Berbeda halnya dengan keadaan di lantai pertama rumah itu. Lebih tepatnya di sebuah ruang makan yang diisi oleh ayah, ibu dan seorang anak. Mereka seakan lupa bahwa anak mereka yang satunya lagi kembali ke rumah itu.
"Ayah, Atha gak ikut makan bareng kita?"tanya seorang remaja laki-laki berusia 12 tahun itu setelah ia duduk dihadapan pria paruh baya yang ia sebut ayah.
Mendengar itu, seorang wanita paruh baya yang tidak lain adalah ibu dari remaja itu menoleh ke arahnya. "Rio, Atha itu udah besar. Jadi terserah dia mau makan atau tidak,"
"Tapi kan bunda, mungkin Atha ketiduran dan mungkin saja dia lapar,"ucap seorang remaja laki-laki yang bernama Rio.
Pria paruh baya yang tadinya hanya diam saja, kini membuka suaranya."kalau gitu, Rio ayah minta tolong panggilkan Atha,"kata pria itu untuk menyuruh Rio memanggil seseorang yang mereka bicarakan tadi.
Tanpa mengucapkan kalimat apa pun, Rio segera berjalan menuju anak tangga dan menuju kamar adiknya yang pintunya tertutup rapat.
Sedangkan di dalam sana, seseorang yang tengah memainkan ponsel miliknya sedikit terganggu akibat sebuah ketukan dan namanya yang selalu di sebut-sebut
"Atha. Ini abang,"teriak seseorang di luar sana
Lelaki yang awal posisinya itu tengah duduk di kursi meja belajarnya kemudian berdiri menuju pintu dan membukakan seseorang yang sedari tadi mengetuk-ngetik pintu itu. Padahal pintu itu tidak di kunci, tinggal masuk saja. Itu pikiran remaja laki-laki itu.
Setelah membukanya, yang pertama ia lihat adalah wajah datar sang kakak yang merupakan keturunan dari wajah ayahnya.

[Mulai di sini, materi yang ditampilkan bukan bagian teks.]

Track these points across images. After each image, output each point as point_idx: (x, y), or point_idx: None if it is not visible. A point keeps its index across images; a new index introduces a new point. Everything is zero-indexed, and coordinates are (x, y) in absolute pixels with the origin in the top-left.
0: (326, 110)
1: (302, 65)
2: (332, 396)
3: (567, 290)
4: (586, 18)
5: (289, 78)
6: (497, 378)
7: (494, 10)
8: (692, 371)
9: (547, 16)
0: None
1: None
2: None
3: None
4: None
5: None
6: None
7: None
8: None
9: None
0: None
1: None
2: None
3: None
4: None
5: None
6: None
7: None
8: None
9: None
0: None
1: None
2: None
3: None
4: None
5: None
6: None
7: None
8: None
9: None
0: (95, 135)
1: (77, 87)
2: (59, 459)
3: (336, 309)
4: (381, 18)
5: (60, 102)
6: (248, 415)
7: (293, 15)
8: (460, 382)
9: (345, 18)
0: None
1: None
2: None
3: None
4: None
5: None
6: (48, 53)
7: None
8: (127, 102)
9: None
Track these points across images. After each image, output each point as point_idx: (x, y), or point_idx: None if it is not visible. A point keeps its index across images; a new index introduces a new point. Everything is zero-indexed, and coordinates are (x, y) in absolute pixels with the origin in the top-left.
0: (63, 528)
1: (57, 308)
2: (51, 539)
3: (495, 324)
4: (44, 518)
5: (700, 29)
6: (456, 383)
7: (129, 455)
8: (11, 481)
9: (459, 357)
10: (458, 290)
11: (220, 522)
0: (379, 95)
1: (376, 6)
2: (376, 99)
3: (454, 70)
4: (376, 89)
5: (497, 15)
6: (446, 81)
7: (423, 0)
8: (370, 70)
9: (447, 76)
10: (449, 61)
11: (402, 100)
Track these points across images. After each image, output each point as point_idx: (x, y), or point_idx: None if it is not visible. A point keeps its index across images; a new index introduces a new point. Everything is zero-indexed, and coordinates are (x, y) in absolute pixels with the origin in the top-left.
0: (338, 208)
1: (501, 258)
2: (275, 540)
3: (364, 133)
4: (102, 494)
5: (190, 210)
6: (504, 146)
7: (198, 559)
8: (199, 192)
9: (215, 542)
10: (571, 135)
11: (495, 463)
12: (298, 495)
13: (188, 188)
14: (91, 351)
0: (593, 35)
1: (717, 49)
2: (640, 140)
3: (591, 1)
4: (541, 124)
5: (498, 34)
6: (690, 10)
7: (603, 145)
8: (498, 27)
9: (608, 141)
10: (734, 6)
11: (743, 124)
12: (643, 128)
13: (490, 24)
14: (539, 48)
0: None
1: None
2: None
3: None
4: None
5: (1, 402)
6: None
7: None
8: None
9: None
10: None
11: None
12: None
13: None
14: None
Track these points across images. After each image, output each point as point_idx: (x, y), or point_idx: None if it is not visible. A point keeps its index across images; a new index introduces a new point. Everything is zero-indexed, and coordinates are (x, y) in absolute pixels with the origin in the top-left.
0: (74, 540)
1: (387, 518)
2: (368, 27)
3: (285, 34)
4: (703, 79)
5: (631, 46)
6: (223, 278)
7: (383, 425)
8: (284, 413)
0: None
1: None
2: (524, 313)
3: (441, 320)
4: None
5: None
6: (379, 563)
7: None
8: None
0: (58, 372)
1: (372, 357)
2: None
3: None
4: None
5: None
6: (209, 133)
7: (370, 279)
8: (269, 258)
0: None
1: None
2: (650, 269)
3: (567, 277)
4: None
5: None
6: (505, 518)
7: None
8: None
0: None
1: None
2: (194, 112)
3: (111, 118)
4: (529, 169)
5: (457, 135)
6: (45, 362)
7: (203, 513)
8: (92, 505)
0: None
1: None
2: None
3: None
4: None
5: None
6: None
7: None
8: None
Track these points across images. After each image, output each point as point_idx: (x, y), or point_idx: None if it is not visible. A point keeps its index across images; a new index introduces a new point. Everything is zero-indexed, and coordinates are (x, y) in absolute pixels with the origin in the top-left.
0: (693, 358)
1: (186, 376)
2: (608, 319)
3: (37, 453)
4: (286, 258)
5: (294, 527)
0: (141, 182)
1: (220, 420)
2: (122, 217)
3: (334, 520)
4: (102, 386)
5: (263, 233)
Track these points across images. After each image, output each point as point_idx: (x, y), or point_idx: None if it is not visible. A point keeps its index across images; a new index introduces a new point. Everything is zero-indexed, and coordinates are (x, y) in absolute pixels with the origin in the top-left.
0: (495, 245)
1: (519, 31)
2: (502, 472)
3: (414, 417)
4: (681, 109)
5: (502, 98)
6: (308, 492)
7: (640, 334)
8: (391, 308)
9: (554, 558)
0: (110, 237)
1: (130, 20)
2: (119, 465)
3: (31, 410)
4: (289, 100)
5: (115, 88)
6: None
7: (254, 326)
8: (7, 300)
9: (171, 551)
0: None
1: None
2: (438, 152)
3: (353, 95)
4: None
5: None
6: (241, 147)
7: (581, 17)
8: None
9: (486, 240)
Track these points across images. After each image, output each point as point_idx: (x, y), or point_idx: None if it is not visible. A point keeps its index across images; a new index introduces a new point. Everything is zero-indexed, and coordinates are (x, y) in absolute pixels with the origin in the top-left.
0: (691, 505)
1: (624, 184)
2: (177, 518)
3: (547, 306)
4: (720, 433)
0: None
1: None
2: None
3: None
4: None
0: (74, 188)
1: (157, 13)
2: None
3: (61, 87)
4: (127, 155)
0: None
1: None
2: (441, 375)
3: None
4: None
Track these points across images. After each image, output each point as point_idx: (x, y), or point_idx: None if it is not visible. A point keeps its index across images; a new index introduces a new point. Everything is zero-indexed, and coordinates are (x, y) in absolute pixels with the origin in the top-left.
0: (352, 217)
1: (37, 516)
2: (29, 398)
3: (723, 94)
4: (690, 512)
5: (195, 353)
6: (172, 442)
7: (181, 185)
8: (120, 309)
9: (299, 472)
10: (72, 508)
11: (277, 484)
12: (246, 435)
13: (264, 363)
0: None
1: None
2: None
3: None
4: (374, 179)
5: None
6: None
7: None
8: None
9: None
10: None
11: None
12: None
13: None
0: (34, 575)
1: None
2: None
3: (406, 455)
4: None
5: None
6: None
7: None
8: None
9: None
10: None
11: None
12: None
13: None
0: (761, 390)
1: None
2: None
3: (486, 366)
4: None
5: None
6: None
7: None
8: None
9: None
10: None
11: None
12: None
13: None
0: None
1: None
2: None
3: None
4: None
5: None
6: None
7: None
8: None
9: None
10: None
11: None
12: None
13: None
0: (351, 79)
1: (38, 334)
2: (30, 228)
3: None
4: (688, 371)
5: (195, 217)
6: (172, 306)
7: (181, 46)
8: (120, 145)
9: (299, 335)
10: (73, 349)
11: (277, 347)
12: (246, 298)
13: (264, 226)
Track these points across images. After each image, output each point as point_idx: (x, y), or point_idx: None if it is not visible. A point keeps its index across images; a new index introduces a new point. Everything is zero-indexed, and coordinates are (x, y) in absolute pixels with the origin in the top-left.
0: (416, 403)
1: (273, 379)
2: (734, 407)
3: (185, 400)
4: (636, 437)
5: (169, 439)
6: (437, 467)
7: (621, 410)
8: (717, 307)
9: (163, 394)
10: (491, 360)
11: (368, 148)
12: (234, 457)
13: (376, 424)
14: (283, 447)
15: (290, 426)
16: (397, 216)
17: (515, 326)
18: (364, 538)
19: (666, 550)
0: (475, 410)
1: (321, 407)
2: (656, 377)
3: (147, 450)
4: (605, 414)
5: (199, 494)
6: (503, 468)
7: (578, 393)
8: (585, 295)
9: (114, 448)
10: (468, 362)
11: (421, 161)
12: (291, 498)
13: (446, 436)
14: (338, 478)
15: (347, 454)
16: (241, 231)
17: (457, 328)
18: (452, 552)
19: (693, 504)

"Kenapa sih bang, tinggal masuk aja ngapain digedor-gedor. Berisik,"ucap Atha dengan muka balasnya
Hembusan napas itu dikeluarkan sang kakak dan kembali mengubah mimik wajahnya sesantai mungkin. "Heh, kenapa gak bilang sih dari dalem. Sakit nih tangan,"ucap Rio menunjukkan tangannya yang sedikit memerah
"Gitu aja sakit. Lembek,"cibir Atha
Rio berdecak. Enak saja ia dikatakan lembek begini. "Terserah. Turun makan,"ucapnya
"Maleh, abang aja sana,"jawab Atha
"Ayo,"
"Gak mau bang. Atha gak laper,"
Bohong. Masa sih gak lapar, padahal sedari siang ia belum saja menyentuh makanan apapun. Sekedar jajanan saja tidak hanya air yang ia minum. Alasannya memang tidak lapar. Namun, alasan sesungguhnya adalah nanti ia akan bertemu dengan ayah bundanya ia malas terabaikan di sana.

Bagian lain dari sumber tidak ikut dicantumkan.